- TASK DETAILS: Tally the lines in the listing below that contain the string "Algemene". Reply with the count alone.

- SUPPLIED ENTRIES:
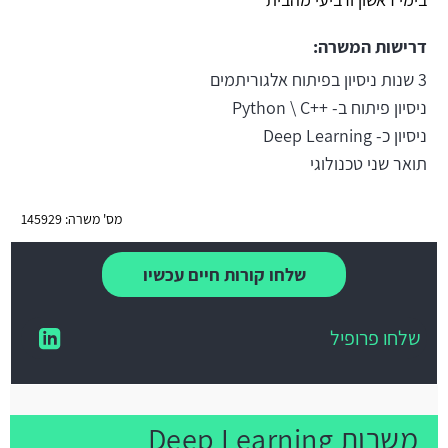
דרישות המשרה:
3 שנות ניסיון בפיתוח אלגוריתמים
ניסיון פיתוח ב- ++Python \ C
ניסיון כ- Deep Learning
תואר שני טכנולוגי
מס' משרה: 145929
שלחו קורות חיים עכשיו
שלחו פרופיל
משרות Deep Learning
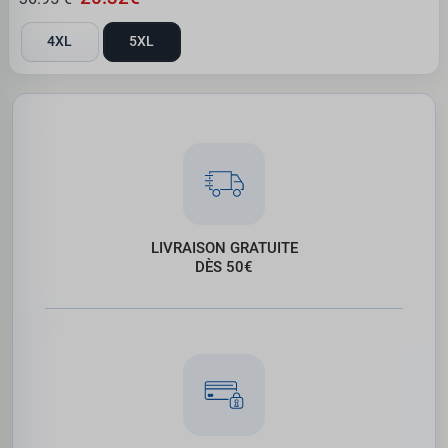
4XL
5XL
LIVRAISON GRATUITE
DÈS 50€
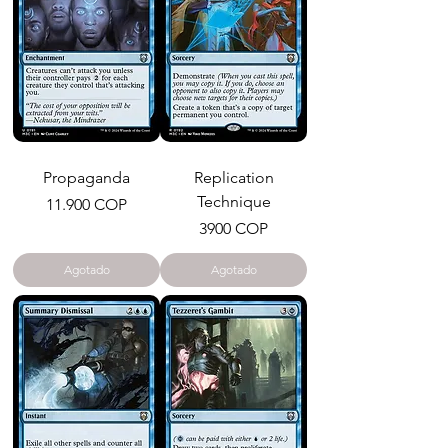
Propaganda
Replication
Technique
Precio
11.900 COP
Precio
3900 COP
Agotado
Agotado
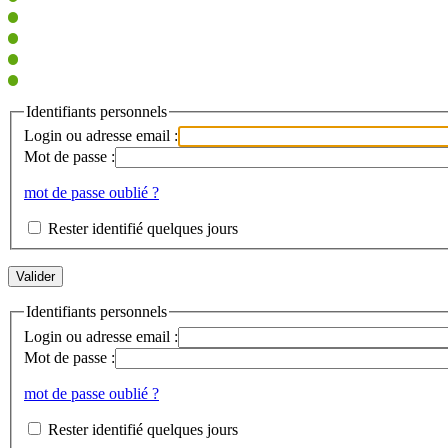
Identifiants personnels
Login ou adresse email :
Mot de passe :
mot de passe oublié ?
Rester identifié quelques jours
Identifiants personnels
Login ou adresse email :
Mot de passe :
mot de passe oublié ?
Rester identifié quelques jours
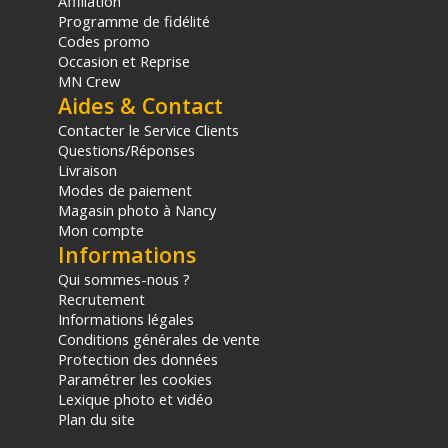
Affiliation
Programme de fidélité
Codes promo
Occasion et Reprise
MN Crew
Aides & Contact
Contacter le Service Clients
Questions/Réponses
Livraison
Modes de paiement
Magasin photo à Nancy
Mon compte
Informations
Qui sommes-nous ?
Recrutement
Informations légales
Conditions générales de vente
Protection des données
Paramétrer les cookies
Lexique photo et vidéo
Plan du site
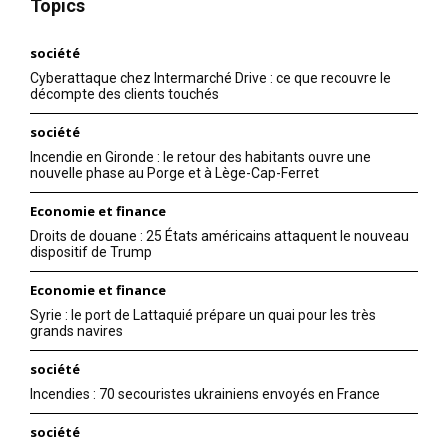
Topics
société
Cyberattaque chez Intermarché Drive : ce que recouvre le
décompte des clients touchés
société
Incendie en Gironde : le retour des habitants ouvre une
nouvelle phase au Porge et à Lège-Cap-Ferret
Economie et finance
Droits de douane : 25 États américains attaquent le nouveau
dispositif de Trump
Economie et finance
Syrie : le port de Lattaquié prépare un quai pour les très
grands navires
société
Incendies : 70 secouristes ukrainiens envoyés en France
société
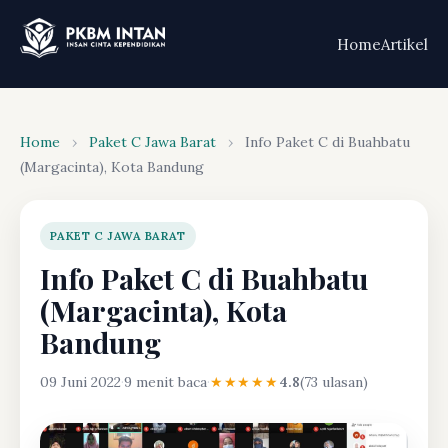
Home
Artikel
Home
›
Paket C Jawa Barat
›
Info Paket C di Buahbatu
(Margacinta), Kota Bandung
PAKET C JAWA BARAT
Info Paket C di Buahbatu
(Margacinta), Kota
Bandung
09 Juni 2022
·
9 menit baca
·
★★★★★
4.8
(73 ulasan)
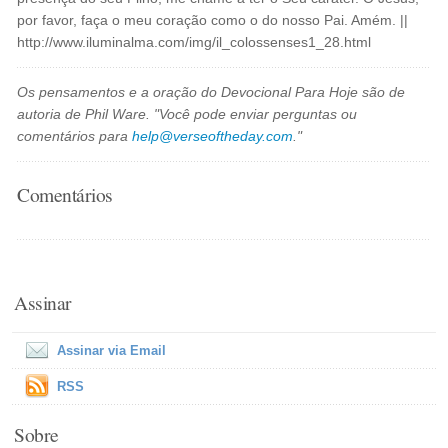
por favor, faça o meu coração como o do nosso Pai. Amém. ||
http://www.iluminalma.com/img/il_colossenses1_28.html
Os pensamentos e a oração do Devocional Para Hoje são de
autoria de Phil Ware. "Você pode enviar perguntas ou
comentários para
help@verseoftheday.com
."
Comentários
Assinar
Assinar via Email
RSS
Sobre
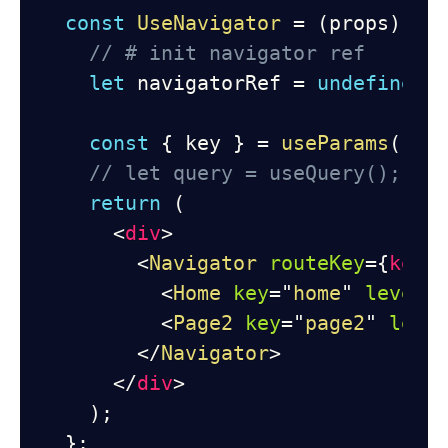
const
UseNavigator
=
(
props
)
=>
// # init navigator ref
let
 navigatorRef 
=
undefined
;
const
{
 key 
}
=
useParams
(
)
;
// let query = useQuery();
return
(
<
div
>
<
Navigator
routeKey
=
{
key
}
<
Home
key
=
"
home
"
levelP
<
Page2
key
=
"
page2
"
leve
</
Navigator
>
</
div
>
)
;
}
;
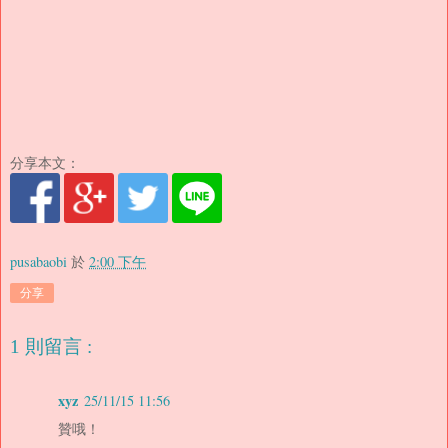
分享本文：
pusabaobi
於
2:00 下午
分享
1 則留言 :
xyz
25/11/15 11:56
贊哦！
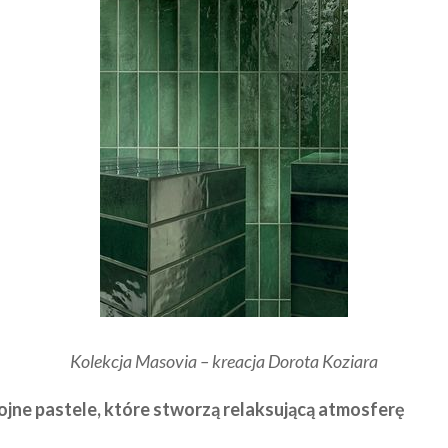
Kolekcja Masovia – kreacja Dorota Koziara
kojne pastele, które stworzą relaksującą atmosferę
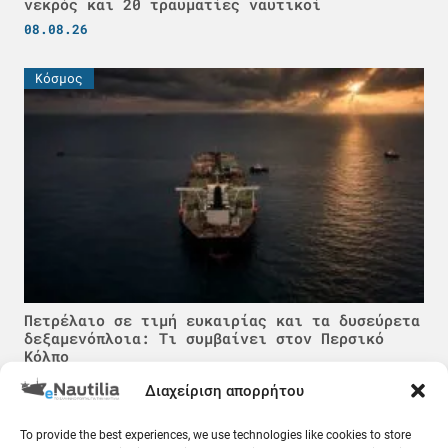
νεκρός και 20 τραυματίες ναυτικοί
08.08.26
Κόσμος
Πετρέλαιο σε τιμή ευκαιρίας και τα δυσεύρετα
δεξαμενόπλοια: Τι συμβαίνει στον Περσικό
Κόλπο
08.08.26
Διαχείριση απορρήτου
Ελλάδα
To provide the best experiences, we use technologies like cookies to store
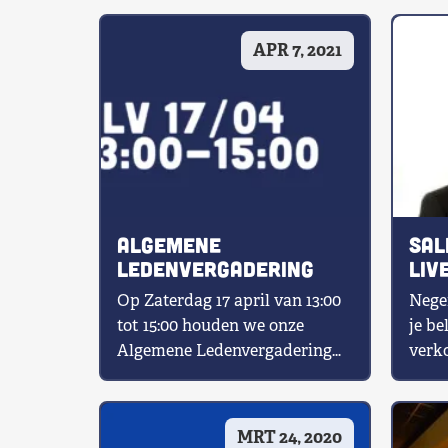
Shop
APR 7, 2021
Contact
Voor leden
Word Lid
Algemene
Sal
Ledenvergadering
Liv
Ora
Op Zaterdag 17 april van 13:00
Nege
tot 15:00 houden we onze
je be
Algemene Ledenvergadering
verk
via ZOOM. De uitnodiging heb
staat
je als […]
verbo
MRT 24, 2020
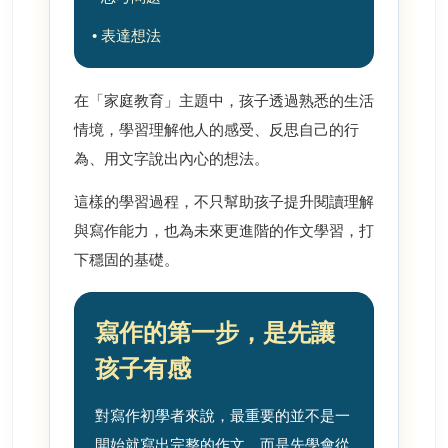
• 表達想法
在「家庭教育」主題中，孩子透過熟悉的生活
情境，學習理解他人的感受、反思自己的行
為、用文字說出內心的想法。
這樣的學習過程，不只幫助孩子提升閱讀理解
與寫作能力，也為未來更進階的作文學習，打
下穩固的基礎。
寫作的第一步，是先讓
孩子有感
對寫作初學者來說，最重要的並不是一
開始就寫出完整的作文，而是先學會從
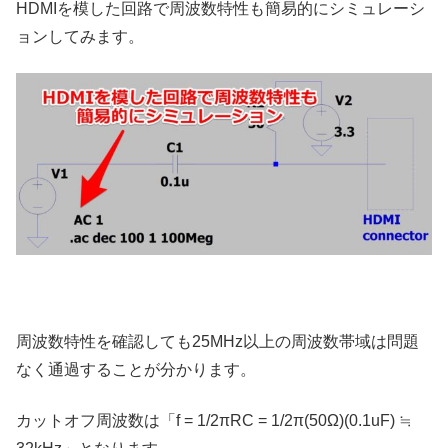
HDMIを模した回路で周波数特性も簡易的にシミュレーシ
ョンしてみます。
周波数特性を確認しても25MHz以上の周波数帯域は問題
なく通過することが分かります。
カットオフ周波数は「f = 1/2πRC = 1/2π(50Ω)(0.1uF) ≒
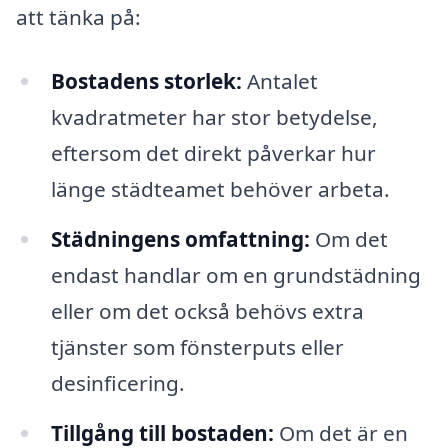
att tänka på:
Bostadens storlek:
Antalet
kvadratmeter har stor betydelse,
eftersom det direkt påverkar hur
länge städteamet behöver arbeta.
Städningens omfattning:
Om det
endast handlar om en grundstädning
eller om det också behövs extra
tjänster som fönsterputs eller
desinficering.
Tillgång till bostaden:
Om det är en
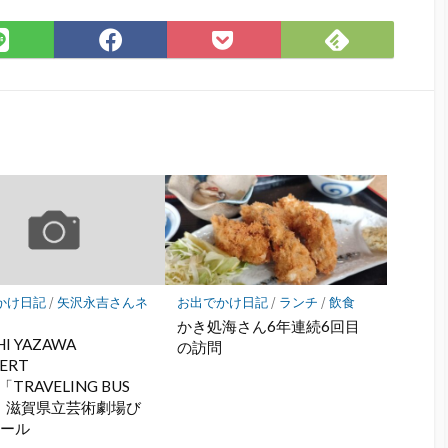
Feedly
LINE
Facebook
Pocket
で
で
で
に
購
シ
シ
保
読
ェ
ェ
存
ア
ア
かけ日記
/
矢沢永吉さんネ
お出でかけ日記
/
ランチ
/
飲食
かき処海さん6年連続6回目
HI YAZAWA
の訪問
ERT
「TRAVELING BUS
7」滋賀県立芸術劇場び
ホール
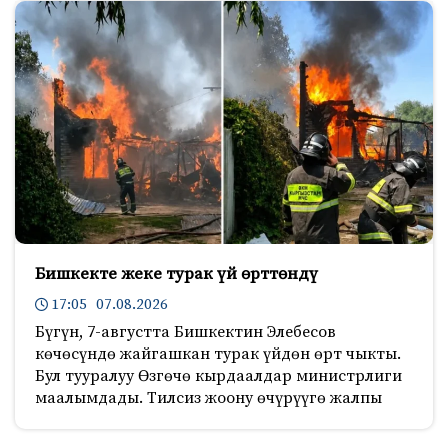
Бишкекте жеке турак үй өрттөндү
17:05 07.08.2026
Бүгүн, 7-августта Бишкектин Элебесов
көчөсүндө жайгашкан турак үйдөн өрт чыкты.
Бул тууралуу Өзгөчө кырдаалдар министрлиги
маалымдады. Тилсиз жоону өчүрүүгө жалпы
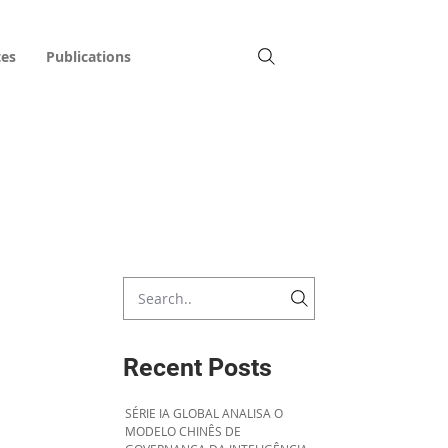
tes
Publications
Recent Posts
SÉRIE IA GLOBAL ANALISA O
MODELO CHINÊS DE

- ANSWER BOX: 2